Se méfier des vieillards qui rétractent leur jeunesse
J'entendais récemment que Pierre Bourdieu s'était à la fin rétracté de sa méthode initiale (j'ignore de quoi il s'agit, et ce que j'ai lu de lui, rien que des extraits, m'a transmis l'impression d'un auteur inutile et verbeux) ; ce renoncement donnait à penser qu'il avait acquis la sagesse de ne pas se tenir à de hâtives et piètres opinions de jeunesse, et que, ayant évolué et progressé, il avait eu l'intelligence d'abdiquer certaines naïvetés nécessairement moins fondées que ce que l'expérience de son âge mûr lui avait appris.
Rien n'est plus douteux que cette prévention en faveur des vieillards, au prétexte qu'ils n'auraient pas cessé de persister en l'acquisition de méthodes. Du point de vue psychologique, c'est une banale erreur de supposer qu'un homme rétracte ses erreurs : en général, il ne renonce qu'aux efforts qu'il n'est plus en faculté de poursuivre, et il tourne ces efforts en défauts, comme des vanités ou des outrecuidances qu'il n'aurait jamais dû penser ou dû dire.
Une célébrité comme Bourdieu n'a certainement pas dû maintenir toutes les exigences d'un travail dès qu'elles ne lui servaient plus pour asseoir sa reconnaissance : il a logiquement décru, comme la personne populaire dont le public inconditionnel ne distingue plus les mérites et les défaillances. Son esprit s'est probablement affadi, et il a rédigé encore des livres mineurs dont il a constaté l'inaltérable bon accueil, après quoi, n'étant plus capable de soutenir la rigueur d'antan et d'égaler ses inspirations et révélations de jeunesse, il a sans doute préféré vanter des moyens plus faciles, et il s'est fait une théorie et une philosophie des raccourcis qu'il a trouvés, parce que les compétences lui manquaient désormais pour perpétuer et renouveler les anciennes plus dures. Chacun ici-bas a besoin de se tenir en bonne estime, même les êtres en déclin ; où nos forces ne peuvent plus porter un travail, il faut bien qu'on admette que ce travail n'était pas « celui qu'il faut ».
Il faut bien y songer : le progrès véritable d'un homme mûr n'est pas de renoncer à ses idées anciennes mais de les compléter ; on ne progresse pas en abandonnant qui l'on était, mais en y apportant des nuances, ou bien ce n'est pas tant le signe qu'on s'est amélioré que la preuve qu'on a tardivement ressenti la culpabilité d'avoir été insincère ou de mauvaise foi. Un jeune homme honnête ne se trompe pas, où je veux exprimer qu'il ne se trompe pas au point d'avoir à se repentir, il ne se trompe pas d'être un jeune homme honnête, il ne regrette pas des erreurs faites en toute bonne foi, autrement si en vieillissant il contredit ses principes, il indique qu'il avait commis une faute délibérée ou qu'il n'avait pas commencé à être ; ainsi un savant « bien parti » ne produit pas la réfutation de sa méthode passée mais il se perfectionne, c'est justement à dire qu'il se réforme et s'accroît par degrés.
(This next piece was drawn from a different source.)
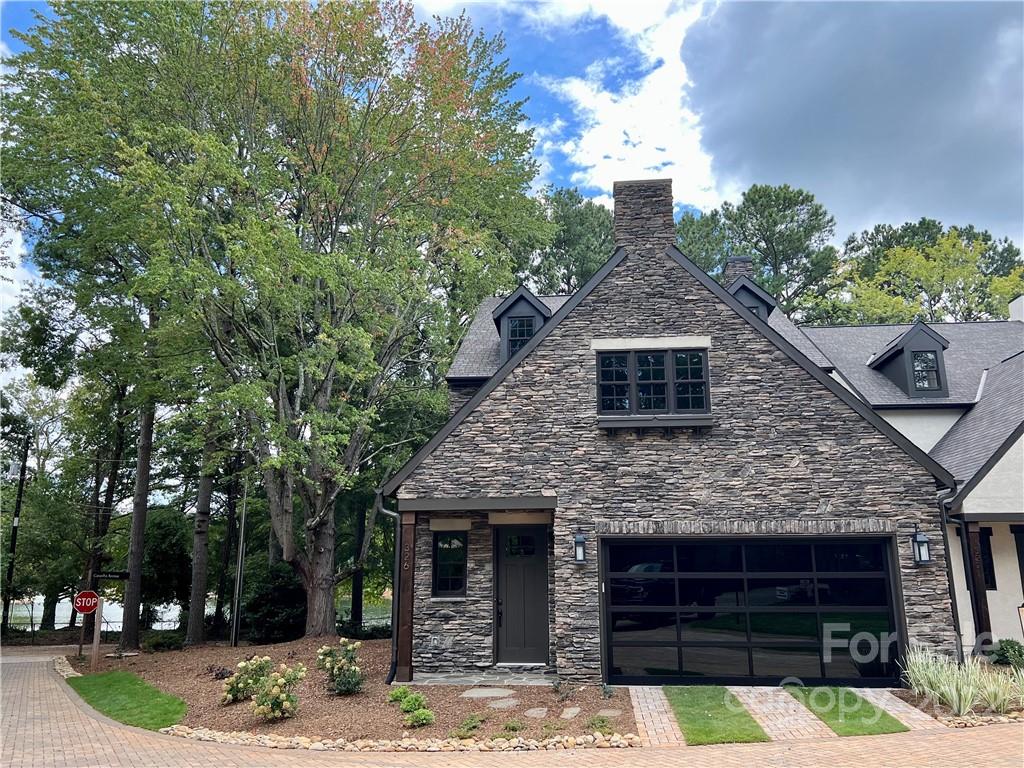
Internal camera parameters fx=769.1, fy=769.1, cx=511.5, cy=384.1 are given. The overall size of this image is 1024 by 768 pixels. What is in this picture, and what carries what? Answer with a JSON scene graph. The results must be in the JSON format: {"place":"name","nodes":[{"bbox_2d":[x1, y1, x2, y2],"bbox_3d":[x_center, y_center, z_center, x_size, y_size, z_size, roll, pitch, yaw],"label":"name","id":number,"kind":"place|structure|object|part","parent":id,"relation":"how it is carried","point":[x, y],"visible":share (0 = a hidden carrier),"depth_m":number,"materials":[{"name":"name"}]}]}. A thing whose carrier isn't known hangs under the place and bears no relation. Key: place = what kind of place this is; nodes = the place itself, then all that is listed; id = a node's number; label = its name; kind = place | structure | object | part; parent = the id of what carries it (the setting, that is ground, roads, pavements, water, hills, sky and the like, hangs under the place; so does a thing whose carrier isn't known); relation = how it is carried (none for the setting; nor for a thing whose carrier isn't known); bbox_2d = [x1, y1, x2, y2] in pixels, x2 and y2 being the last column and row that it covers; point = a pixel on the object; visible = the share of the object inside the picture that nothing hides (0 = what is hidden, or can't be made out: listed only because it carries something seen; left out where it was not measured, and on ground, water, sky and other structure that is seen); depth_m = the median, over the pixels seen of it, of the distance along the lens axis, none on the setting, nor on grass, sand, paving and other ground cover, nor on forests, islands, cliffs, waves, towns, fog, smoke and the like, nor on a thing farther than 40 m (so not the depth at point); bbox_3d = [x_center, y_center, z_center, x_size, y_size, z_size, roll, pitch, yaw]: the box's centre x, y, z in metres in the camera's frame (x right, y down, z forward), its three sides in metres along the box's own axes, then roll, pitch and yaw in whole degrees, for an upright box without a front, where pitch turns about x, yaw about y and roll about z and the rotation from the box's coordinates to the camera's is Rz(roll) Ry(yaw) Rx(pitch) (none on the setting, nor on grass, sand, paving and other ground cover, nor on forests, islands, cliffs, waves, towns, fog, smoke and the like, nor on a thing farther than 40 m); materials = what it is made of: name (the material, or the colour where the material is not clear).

Le changement d'un vieil homme – ou d'une vieille femme – consiste presque toujours en la consolation que ses atouts passés, qu'il ne peut plus reproduire, n'étaient pas bons : c'est une manière de se croire encore en progrès, et c'est la raison pour laquelle la vieillesse se forme toujours dans la mentalité que ni la force ni la rapidité ne constituent en fait les ressources les plus précieuses d'un individu. Tout ce que regrette le vieillard, son unique champ de pénitence, c'est de n'avoir pas eu de considération pour les attributs de la vieillesse. Si l'espèce humaine était condamnée à perdre ses mains avec l'âge sous l'effet d'une mue, la « sagesse » des Anciens consisterait à renier l'avantage d'être manuel et à célébrer l'usage de la randonnée et la beauté des moignons. Il ne faut presque jamais croire un aîné qui prétend que la vie lui a appris : elle ne lui a appris qu'à se contenter de ce qu'il est progressivement devenu, et c'est pourquoi, en raillant ses théories d'autrefois, il est resté si satisfait de lui, et même de ses fausses modesties.